The commonly available port pillows are designed to prevent injury to the patient or damage to the port, but not necessarily for comfort.

Elijah, he said, stayed up until 3 a.m. the night he had the idea fully formed in his mind, trying to create a prototype.

“It was actually inspired by my dad,” Elijah said. “He said, ‘That little pillow I got from the hospital, wouldn’t it be nice if we had one that would form to the port?’ We tried a circle and a square…it was trial and error to see how it would fit on a seat belt. The larger size worked better, and we had to figure out the right length for the Velcro strap.”

Once the prototype was designed, Elijah approached it as an Eagle Scout Service Project, eventually making 150 of the devices.

“It took a couple of months, mostly getting the materials and getting them in one place, then cutting the Velcro, cutting the fabric and sewing,” Elijah said.

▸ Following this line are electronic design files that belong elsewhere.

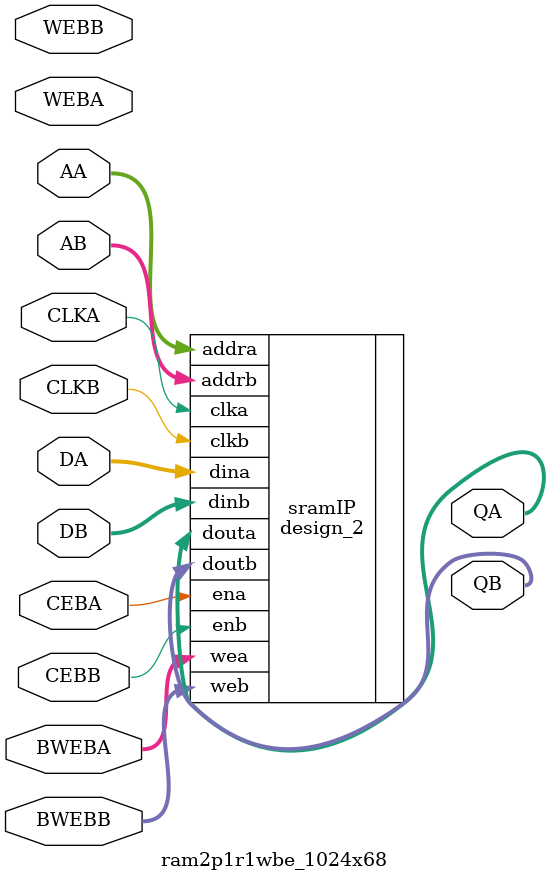
<source format=sv>

module ram2p1r1wbe_1024x68( 
  input  logic          CLKA, 
  input  logic          CLKB, 
  input  logic          CEBA, 
  input  logic          CEBB, 
  input  logic          WEBA,
  input  logic          WEBB,
  input  logic [9:0]    AA, 
  input  logic [9:0]    AB, 
  input  logic [67:0]   DA,
  input  logic [67:0]   DB,
  input  logic [67:0]   BWEBA, 
  input  logic [67:0]   BWEBB, 
  output logic [67:0]   QA,
  output logic [67:0]   QB
);

 design_2  sramIP
   (.addra(AA),
    .addrb(AB),
    .clka(CLKA),
    .clkb(CLKB),
    .dina(DA),
    .dinb(DB),
    .douta(QA),
    .doutb(QB),
    .ena(CEBA),
    .enb(CEBB),
    .wea(BWEBA),
    .web(BWEBB));

//BY SISA
   // replace "generic1024x68RAM" with "TSDN..1024X68.." module from your memory vendor
   //generic1024x68RAM sramIP (.CLKA, .CLKB, .CEBA, .CEBB, .WEBA, .WEBB, 
   //         .AA, .AB, .DA, .DB, .BWEBA, .BWEBB, .QA, .QB);
 // TSDN28HPCPA1024X68M4MW sramIP(.CLKA, .CLKB, .CEBA, .CEBB, .WEBA, .WEBB, 
   // .AA, .AB, .DA, .DB, .BWEBA, .BWEBB, .QA, .QB);

endmodule

</source>
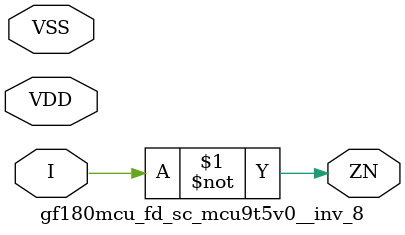
<source format=v>

module gf180mcu_fd_sc_mcu9t5v0__inv_8( I, ZN, VDD, VSS );
input I;
inout VDD, VSS;
output ZN;

	not MGM_BG_0( ZN, I );

endmodule

</source>
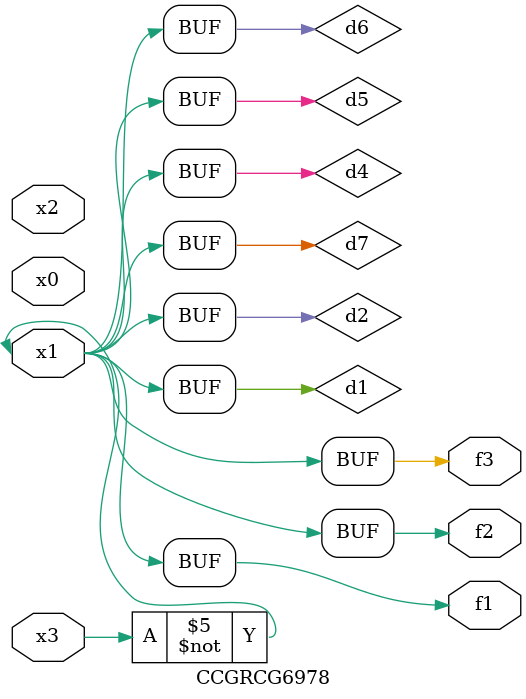
<source format=v>
module CCGRCG6978(
	input x0, x1, x2, x3,
	output f1, f2, f3
);

	wire d1, d2, d3, d4, d5, d6, d7;

	not (d1, x3);
	buf (d2, x1);
	xnor (d3, d1, d2);
	nor (d4, d1);
	buf (d5, d1, d2);
	buf (d6, d4, d5);
	nand (d7, d4);
	assign f1 = d6;
	assign f2 = d7;
	assign f3 = d6;
endmodule

</source>
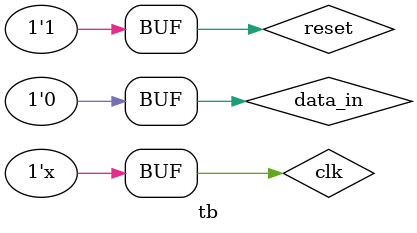
<source format=v>
`timescale 1ns / 1ps


module tb;

	// Inputs
	reg clk;
	reg reset;
	reg data_in;

	// Outputs
	wire [3:0] q;

	// Instantiate the Unit Under Test (UUT)
	sipo4 uut (
		.clk(clk), 
		.reset(reset), 
		.data_in(data_in), 
		.q(q)
	);

	initial begin
		// Initialize Inputs
		clk = 0;
		reset = 1;
		data_in = 0;
		
		#50 reset = 0; #50 reset = 1;
		#50 data_in = 1;
		#200 data_in = 0;
	end
	
	always begin
		#50 clk = ~clk;
	end
      
endmodule


</source>
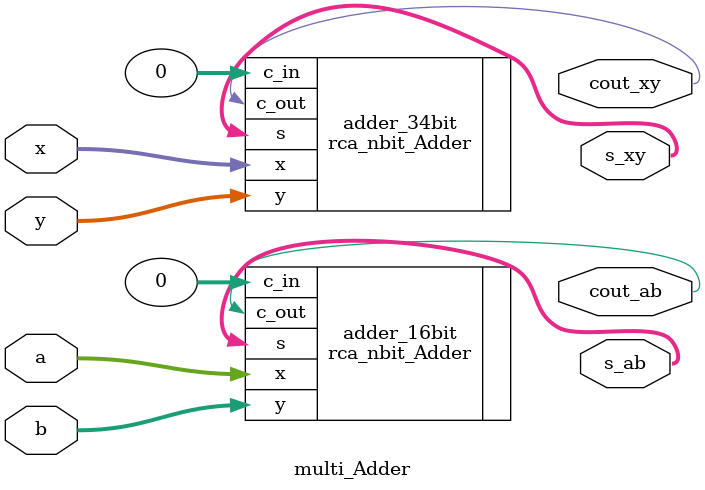
<source format=v>
`timescale 1ns / 1ps


module multi_Adder(
input [15:0] a,b,
output [15:0] s_ab,
output cout_ab,

input [33:0] x,y,
output [33:0] s_xy,
output cout_xy

    );
    rca_nbit_Adder #(.n(16)) adder_16bit(
    .x(a),
    .y(b),
    .s(s_ab),
    .c_in(0),
    .c_out(cout_ab)
    
    );
     rca_nbit_Adder #(.n(34)) adder_34bit(
        .x(x),
        .y(y),
        .s(s_xy),
        .c_in(0),
        .c_out(cout_xy));
    
endmodule

</source>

Elijah, Mike and wife and mother Shelly looked at a couple of the final port pillows in their Williamstown living room one afternoon this week. The devices are the size of a hand and bear the logos of university sports organizations.

“I tried to give him the Ohio State one, but he wouldn’t take it,” Elijah said with a laugh as Mike held up a pillow emblazoned with the West Virginia University emblem.

The project donated 150 of the pillows to the Strecker Cancer Center at Memorial Health System. Susie Black, a nurse at the center, said about 100 of the pillows are still left. Patients who received them, she said, have been glad to have them.

“The port is elevated a little above the skin level, so wearing a seat belt can create discomfort,” she said. “There’s a generic type of pillow with Velcro straps, but the McIntyres have designed a better device, with a concave section that sort of cradles the port. Everybody who’s gotten one is really appreciative.”

Black said about one in four cancer patients are fitted with ports, and ports also are used for patients with other illnesses, such as congestive heart disease, for whom periodic injections are required and whose veins aren’t suitable for the process.

The length of time the ports remain varies greatly, she said. Some have them for just a few weeks, others have them up to five years.

For Mike McIntyre, 52, the port’s usefulness has come to an end. Doctors have told him the chemotherapy has been ineffective against his pancreatic cancer and have discontinued it. His only hope now lies in remission. Nonetheless, his family has made a contribution to the comfort of others.

“I’m just proud of him, he came up with this idea, with help from his mother and grandmother,” McIntyre said. “It’s just made me joyful that he’s done something to help other people with cancer.”

Port pillows

•Designed to protect injection ports in patients.

•Elijah McIntyre’s port design includes a cavity for greater comfort.

•150 of the devices were given to the Strecker Cancer Center for free distribution to patients.